■ ZU ERLEDIGENDE AUFGABE ■
Wiederhole aus dem Text über migrantisierte Stimmen aus der Arbeitswelt wortgetreu den Abschnitt von „Der 45-minütige Film“ bis einschließlich „der Eisenbahnstraße ausgestrahlt.“.

■ LESETEXT ■

Orientierung, Empathie und Organisierung für die eigenen Rechte: Migrantisierte Stimmen aus der Arbeitswelt

Der Erste, Hassan, fängt beim Versandhändler momox zu arbeiten an, um der Obdachlosigkeit zu entkommen, erlebt bei dem Online-Buchhändler jedoch unwürdige Arbeitsbedingungen, gepaart mit Rassismus. Ein Zweiter, Ahmed, ist so fertig von seinem Job in einer Porsche-Zeitarbeitsfirma, dass er zu nichts anderem mehr kommt, außer zu essen und zu schlafen. Ein Dritter, Mohammad, wird so lang von seinen Kolleg:innen in seinem Maler-Ausbildungsbetrieb gemobbt, bis er – aufs Äußerste provoziert – entlassen wird. Eine der beiden Frauen, die in „Video Voices – On Cheap Labour“, ein Film über migrantisierte Stimmen aus der Arbeitswelt von linXXnet und Space Leipzig zu Wort kommt, ist Maria. Sie stellt fest, dass Migrant:innen und Geflüchtete lang im Unwissen über ihre Arbeitnehmer:innen-Rechte bleiben, nachdem sie in Deutschland angekommen sind. Sie selber musste ihre Rechte auf die harte Tour lernen, nach zahlreichen Jobs, unter anderem bei Gorillaz.

Der 45-minütige Film wurde am 29. September im Rahmen der Interkulturellen Wochen der Stadt Leipzig beim Best Day e.V. auf der Eisenbahnstraße ausgestrahlt.

Der Veranstaltungsraum gut gefüllt, das Interesse hoch. Und schon vorab kommt es zu interessanten Begegnungen. Denn auch Zahra Fatahnajad ist gekommen, Betriebsrätin bei momox. Einige entlassene momox-Mitarbeiter:innen erkennen sie wieder, spannende Gespräche schon vorab. Einer Protagonist:innen des Films, Muhtadi, wurde erst vor wenigen Wochen von momox entlassen. Zahra habe ihm viel geholfen, sagt er, der im Film von zahlreichen rassistischen Verletzungen berichtet. Unter anderem wollte er sich dem momox-Fußballteam anschließen. Keinen Platz hätten sie mehr im Team. Muhtadi ist sich angesichts dessen, dass im Team „nur Deutsche“ spielen, jedoch gewiss, dass er als Geflüchteter, als Iraker, nicht gewollt war.

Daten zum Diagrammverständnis
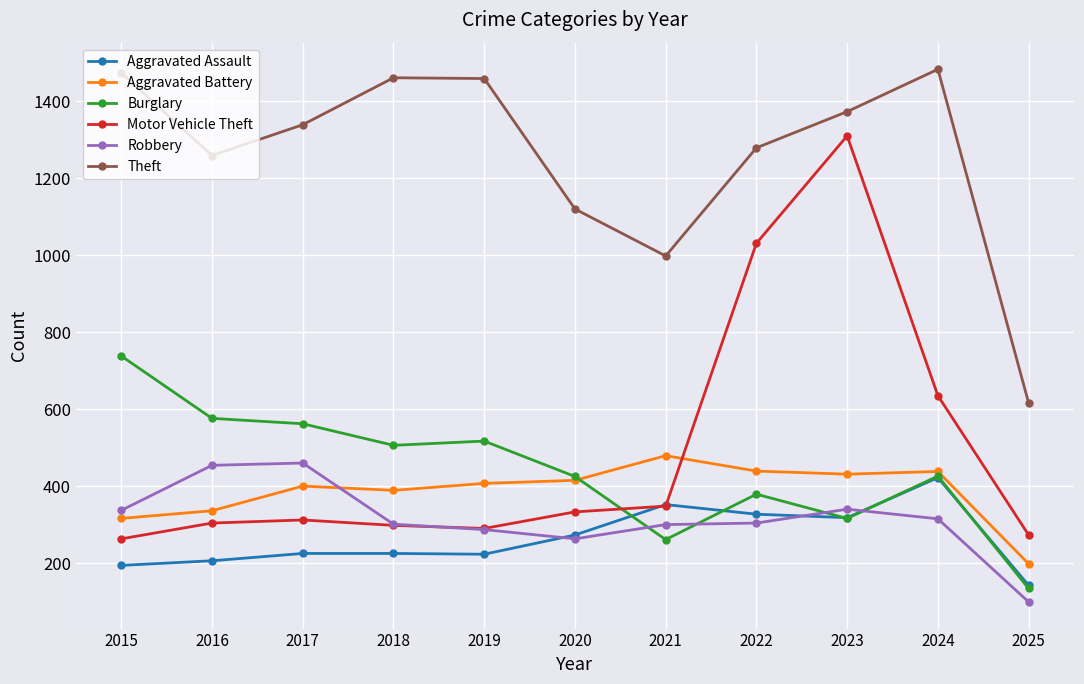

What is the sum of the Aggravated Battery values at 2025 and 2024?

636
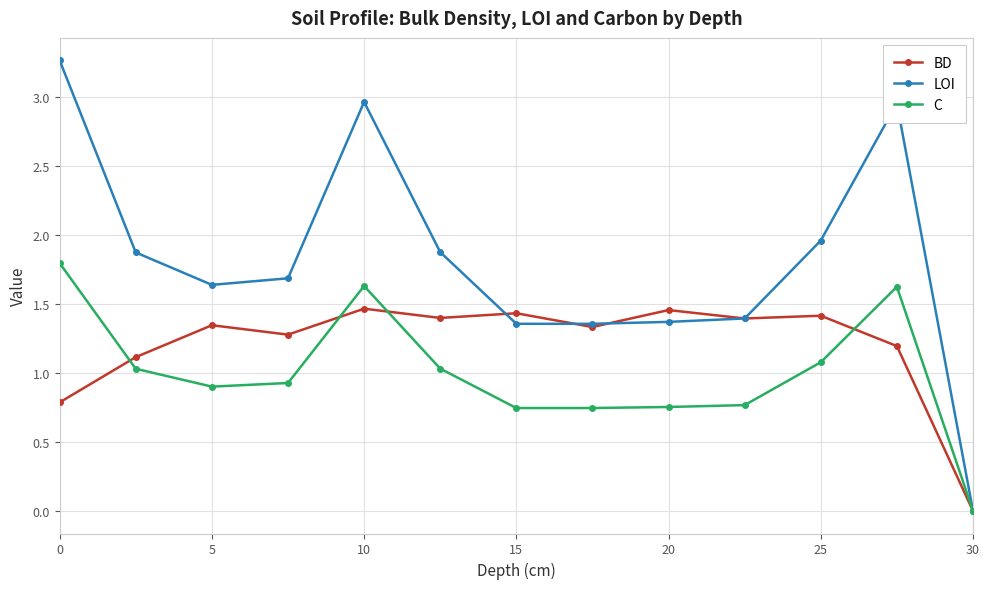

What is the maximum value shown in the chart?

3.3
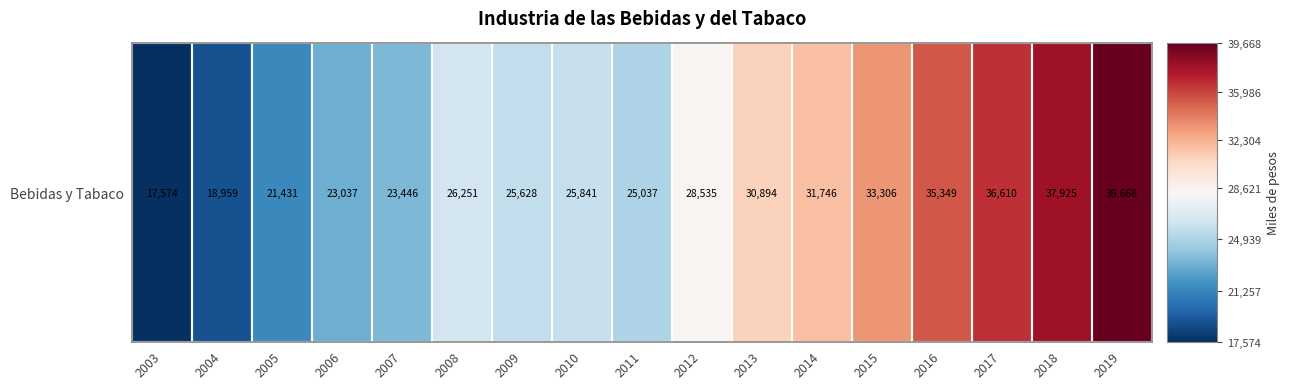

Is it true that the value at 2007 is 23445.9?

True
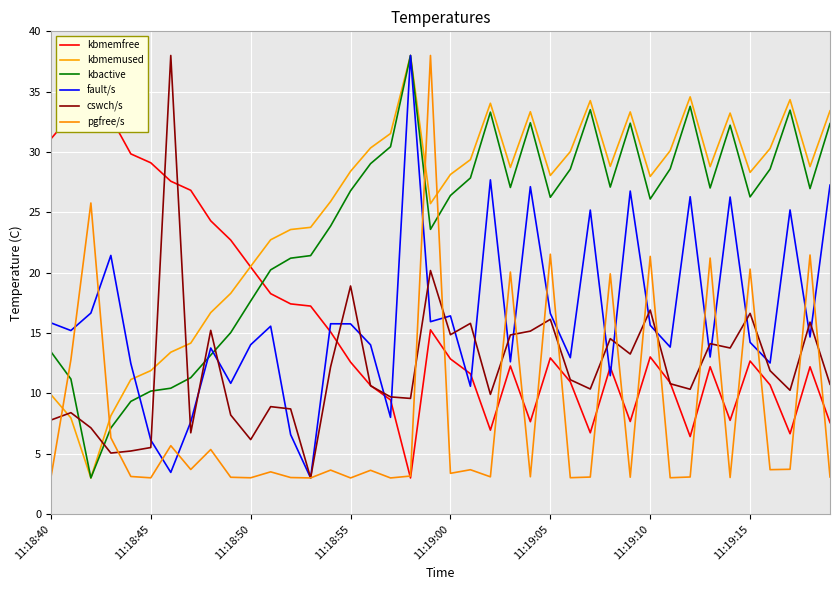

How many series are shown in this chart?

6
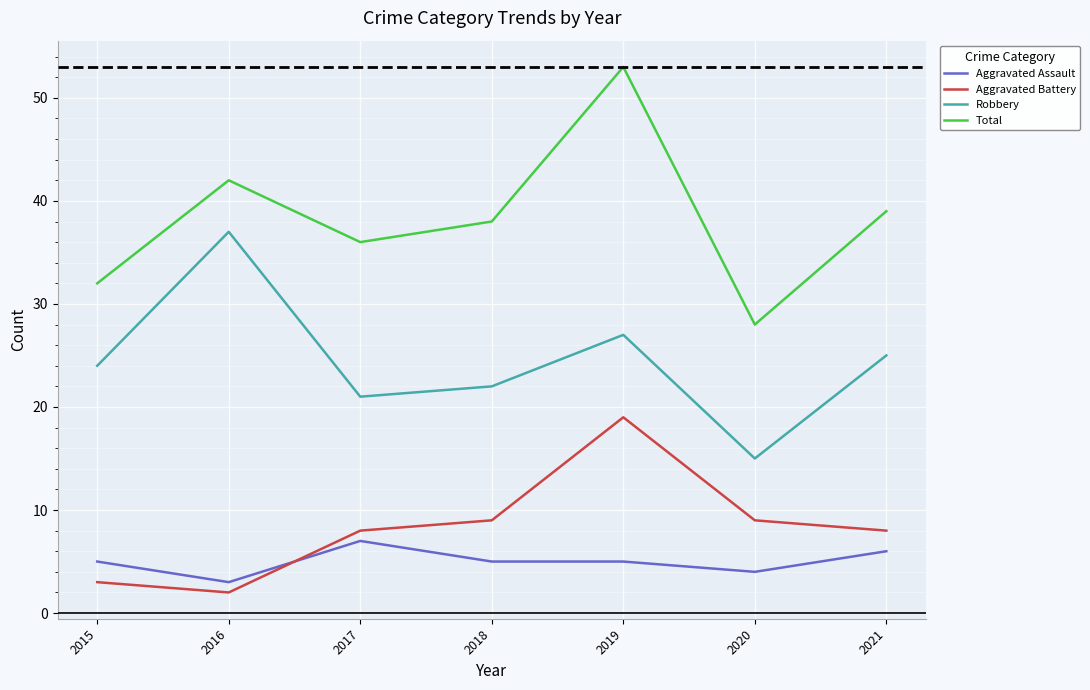

What are all the series names shown in the legend?

Aggravated Assault, Aggravated Battery, Robbery, Total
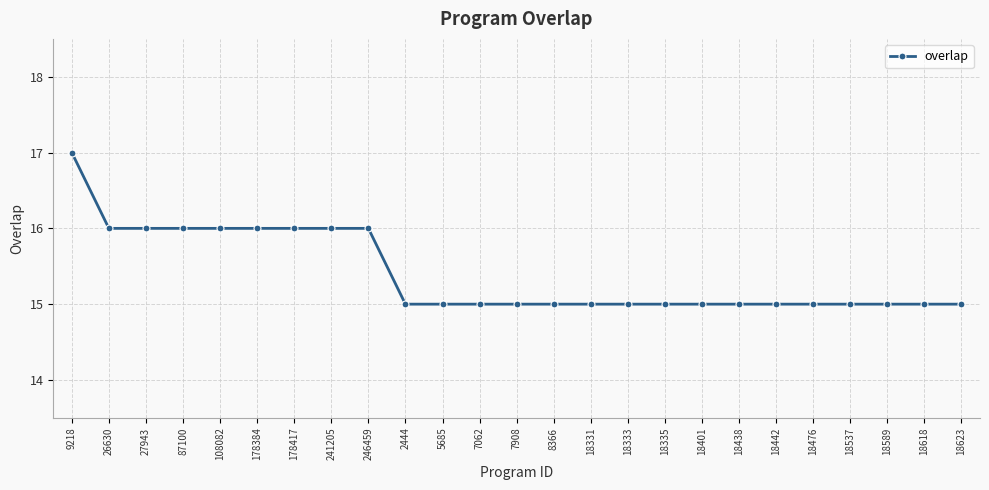

What is the value of the 11th point from the left?

15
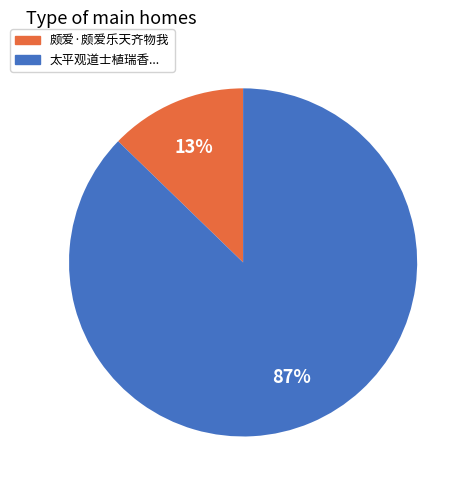

To the nearest percent, what is the average slice percentage?

50%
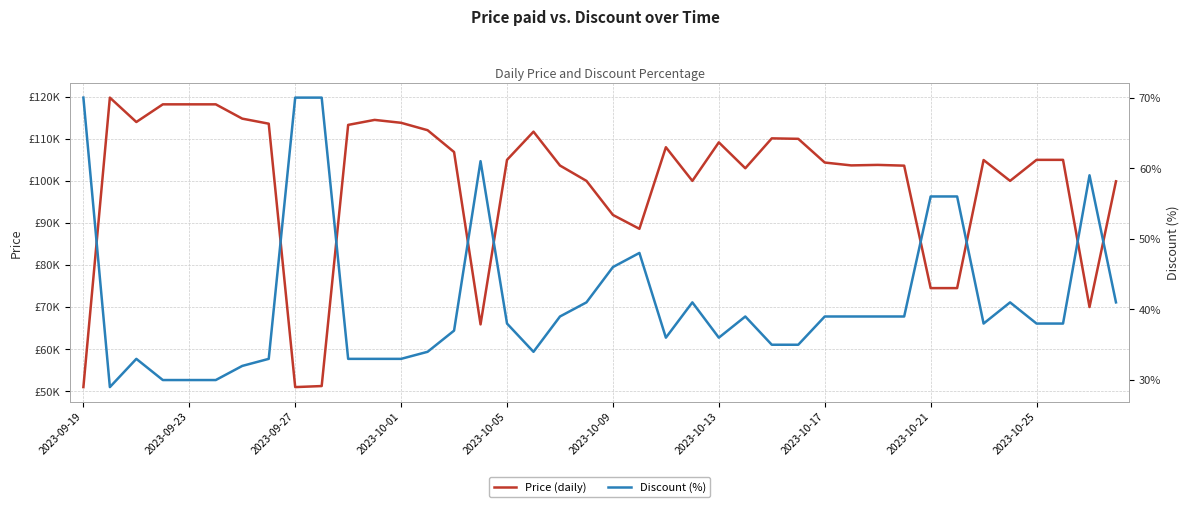

At which label does Price reach its minimum?

2023-09-19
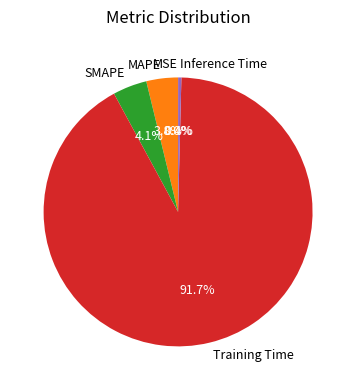

What percentage is NOT represented by Training Time?

8.3%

■ LÖSUNG ■
Der 45-minütige Film wurde am 29. September im Rahmen der Interkulturellen Wochen der Stadt Leipzig beim Best Day e.V. auf der Eisenbahnstraße ausgestrahlt.